━━━━━ Data excerpts
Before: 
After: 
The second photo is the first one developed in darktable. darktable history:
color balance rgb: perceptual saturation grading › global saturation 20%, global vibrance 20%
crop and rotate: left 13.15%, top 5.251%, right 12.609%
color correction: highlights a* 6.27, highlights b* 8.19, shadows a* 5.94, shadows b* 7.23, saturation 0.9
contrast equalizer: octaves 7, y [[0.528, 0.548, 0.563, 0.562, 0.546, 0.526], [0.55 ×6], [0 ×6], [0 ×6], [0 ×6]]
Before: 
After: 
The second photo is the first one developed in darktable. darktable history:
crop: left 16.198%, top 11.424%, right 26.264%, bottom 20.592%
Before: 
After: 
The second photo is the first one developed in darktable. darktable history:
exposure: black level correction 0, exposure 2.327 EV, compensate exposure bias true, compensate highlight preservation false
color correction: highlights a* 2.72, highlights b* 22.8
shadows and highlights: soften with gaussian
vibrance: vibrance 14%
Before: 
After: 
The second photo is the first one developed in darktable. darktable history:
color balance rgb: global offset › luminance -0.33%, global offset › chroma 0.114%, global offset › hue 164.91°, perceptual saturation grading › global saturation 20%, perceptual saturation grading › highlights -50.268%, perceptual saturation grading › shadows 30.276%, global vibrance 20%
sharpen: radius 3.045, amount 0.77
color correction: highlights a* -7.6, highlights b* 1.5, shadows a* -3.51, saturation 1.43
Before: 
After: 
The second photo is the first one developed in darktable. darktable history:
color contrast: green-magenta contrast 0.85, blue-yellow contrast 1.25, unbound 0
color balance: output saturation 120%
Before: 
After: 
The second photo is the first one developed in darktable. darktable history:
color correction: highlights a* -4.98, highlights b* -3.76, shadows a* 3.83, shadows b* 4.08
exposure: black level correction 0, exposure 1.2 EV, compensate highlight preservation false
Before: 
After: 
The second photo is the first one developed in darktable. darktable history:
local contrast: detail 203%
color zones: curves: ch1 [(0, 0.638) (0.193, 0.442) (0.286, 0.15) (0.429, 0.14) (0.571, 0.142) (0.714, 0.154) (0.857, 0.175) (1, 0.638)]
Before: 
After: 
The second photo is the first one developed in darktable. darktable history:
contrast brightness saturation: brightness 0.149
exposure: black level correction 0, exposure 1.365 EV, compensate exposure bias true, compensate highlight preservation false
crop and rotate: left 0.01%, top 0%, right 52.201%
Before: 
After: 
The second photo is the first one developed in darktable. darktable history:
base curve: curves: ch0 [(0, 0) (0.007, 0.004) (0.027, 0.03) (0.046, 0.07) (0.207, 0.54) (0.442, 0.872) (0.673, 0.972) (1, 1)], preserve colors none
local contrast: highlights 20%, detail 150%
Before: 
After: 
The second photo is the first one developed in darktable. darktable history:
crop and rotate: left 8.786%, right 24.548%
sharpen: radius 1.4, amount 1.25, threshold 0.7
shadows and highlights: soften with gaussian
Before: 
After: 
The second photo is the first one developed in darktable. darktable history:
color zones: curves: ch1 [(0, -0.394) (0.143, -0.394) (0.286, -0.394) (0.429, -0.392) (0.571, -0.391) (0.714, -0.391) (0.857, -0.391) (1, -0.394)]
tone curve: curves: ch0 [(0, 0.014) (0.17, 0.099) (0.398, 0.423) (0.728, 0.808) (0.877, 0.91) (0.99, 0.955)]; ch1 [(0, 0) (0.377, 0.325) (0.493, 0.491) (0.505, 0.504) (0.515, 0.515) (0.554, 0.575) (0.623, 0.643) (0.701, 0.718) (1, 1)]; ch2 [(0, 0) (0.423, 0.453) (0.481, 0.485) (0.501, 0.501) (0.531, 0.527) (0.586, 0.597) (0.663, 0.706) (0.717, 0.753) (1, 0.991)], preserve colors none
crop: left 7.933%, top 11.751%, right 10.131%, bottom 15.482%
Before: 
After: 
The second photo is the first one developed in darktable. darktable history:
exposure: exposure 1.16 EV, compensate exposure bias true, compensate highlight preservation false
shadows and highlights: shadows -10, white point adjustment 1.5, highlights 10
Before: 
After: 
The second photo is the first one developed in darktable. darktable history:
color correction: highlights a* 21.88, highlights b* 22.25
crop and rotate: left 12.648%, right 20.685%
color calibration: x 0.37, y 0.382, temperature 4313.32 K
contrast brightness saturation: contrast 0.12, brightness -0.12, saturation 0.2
━━━━━━━━━━
=== Aim of the task ===
Arrange the entries above as a two-column CSV with the header input,output: one row per entry, its text in the input field and its answer in the output field. Quote every field and replace line breaks with spaces.

=== Result of the exercise ===
input,output
"Before: After: The second photo is the first one developed in darktable. darktable history:","color balance rgb: perceptual saturation grading › global saturation 20%, global vibrance 20% crop and rotate: left 13.15%, top 5.251%, right 12.609% color correction: highlights a* 6.27, highlights b* 8.19, shadows a* 5.94, shadows b* 7.23, saturation 0.9 contrast equalizer: octaves 7, y [[0.528, 0.548, 0.563, 0.562, 0.546, 0.526], [0.55 ×6], [0 ×6], [0 ×6], [0 ×6]]"
"Before: After: The second photo is the first one developed in darktable. darktable history:","crop: left 16.198%, top 11.424%, right 26.264%, bottom 20.592%"
"Before: After: The second photo is the first one developed in darktable. darktable history:","exposure: black level correction 0, exposure 2.327 EV, compensate exposure bias true, compensate highlight preservation false color correction: highlights a* 2.72, highlights b* 22.8 shadows and highlights: soften with gaussian vibrance: vibrance 14%"
"Before: After: The second photo is the first one developed in darktable. darktable history:","color balance rgb: global offset › luminance -0.33%, global offset › chroma 0.114%, global offset › hue 164.91°, perceptual saturation grading › global saturation 20%, perceptual saturation grading › highlights -50.268%, perceptual saturation grading › shadows 30.276%, global vibrance 20% sharpen: radius 3.045, amount 0.77 color correction: highlights a* -7.6, highlights b* 1.5, shadows a* -3.51, saturation 1.43"
"Before: After: The second photo is the first one developed in darktable. darktable history:","color contrast: green-magenta contrast 0.85, blue-yellow contrast 1.25, unbound 0 color balance: output saturation 120%"
"Before: After: The second photo is the first one developed in darktable. darktable history:","color correction: highlights a* -4.98, highlights b* -3.76, shadows a* 3.83, shadows b* 4.08 exposure: black level correction 0, exposure 1.2 EV, compensate highlight preservation false"
"Before: After: The second photo is the first one developed in darktable. darktable history:","local contrast: detail 203% color zones: curves: ch1 [(0, 0.638) (0.193, 0.442) (0.286, 0.15) (0.429, 0.14) (0.571, 0.142) (0.714, 0.154) (0.857, 0.175) (1, 0.638)]"
"Before: After: The second photo is the first one developed in darktable. darktable history:","contrast brightness saturation: brightness 0.149 exposure: black level correction 0, exposure 1.365 EV, compensate exposure bias true, compensate highlight preservation false crop and rotate: left 0.01%, top 0%, right 52.201%"
"Before: After: The second photo is the first one developed in darktable. darktable history:","base curve: curves: ch0 [(0, 0) (0.007, 0.004) (0.027, 0.03) (0.046, 0.07) (0.207, 0.54) (0.442, 0.872) (0.673, 0.972) (1, 1)], preserve colors none local contrast: highlights 20%, detail 150%"
"Before: After: The second photo is the first one developed in darktable. darktable history:","crop and rotate: left 8.786%, right 24.548% sharpen: radius 1.4, amount 1.25, threshold 0.7 shadows and highlights: soften with gaussian"
"Before: After: The second photo is the first one developed in darktable. darktable history:","color zones: curves: ch1 [(0, -0.394) (0.143, -0.394) (0.286, -0.394) (0.429, -0.392) (0.571, -0.391) (0.714, -0.391) (0.857, -0.391) (1, -0.394)] tone curve: curves: ch0 [(0, 0.014) (0.17, 0.099) (0.398, 0.423) (0.728, 0.808) (0.877, 0.91) (0.99, 0.955)]; ch1 [(0, 0) (0.377, 0.325) (0.493, 0.491) (0.505, 0.504) (0.515, 0.515) (0.554, 0.575) (0.623, 0.643) (0.701, 0.718) (1, 1)]; ch2 [(0, 0) (0.423, 0.453) (0.481, 0.485) (0.501, 0.501) (0.531, 0.527) (0.586, 0.597) (0.663, 0.706) (0.717, 0.753) (1, 0.991)], preserve colors none crop: left 7.933%, top 11.751%, right 10.131%, bottom 15.482%"
"Before: After: The second photo is the first one developed in darktable. darktable history:","exposure: exposure 1.16 EV, compensate exposure bias true, compensate highlight preservation false shadows and highlights: shadows -10, white point adjustment 1.5, highlights 10"
"Before: After: The second photo is the first one developed in darktable. darktable history:","color correction: highlights a* 21.88, highlights b* 22.25 crop and rotate: left 12.648%, right 20.685% color calibration: x 0.37, y 0.382, temperature 4313.32 K contrast brightness saturation: contrast 0.12, brightness -0.12, saturation 0.2"